Opinion ID: 2333768
Heading Depth: 4
Heading Rank: 2

Heading: David and Deborah

Text: David and Deborah have interests in family businesses, including a real estate partnership consisting of David, Deborah, and their two sisters, and a corporation holding a significant real estate investment. In 2005 David initiated litigation regarding the partnership, seeking access to the partnership's financial records, an accounting, and a valuation of partnership interests. Deborah counterclaimed against David for intentional infliction of emotional distress, and David then sought dissolution of the partnership. Attorney B represented David in the 2005 partnership litigation. After David and Deborah's mother died in 2005, Attorney O represented David in suing his mother's estate and challenging the validity of his mother's trust.

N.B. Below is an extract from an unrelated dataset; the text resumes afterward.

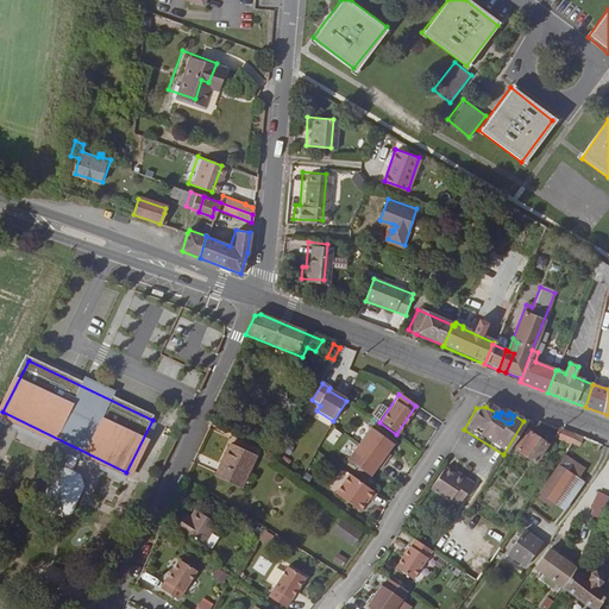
[(570,443),(576,434),(553,426),(550,434),(570,443)]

The disputed trust owned a family home on part of a plot originally purchased as tenants-in-common by David's father and a family friend. At some point, a member of the friend's family filed a partition suit for the plot; Deborah counterclaimed against members of that family and David, alleging in part that David's conduct and mental illness jeopardized her interest in the property. Attorney T represented David in the partition litigation and began assisting Attorney O in the trust litigation. In 2007 Deborah brought a derivative action regarding the corporation, alleging David and others were defrauding shareholders. Attorney T also represented David in this litigation. In July 2008 David, Deborah, and their two siblings reached a global settlement. They agreed to divide assets in their mother's estate and trust, wind up the partnership, and dismiss all pending cases except for Deborah's case against the corporation, although Deborah agreed to release her claims against David in that litigation. Her case against the corporation settled in early 2009.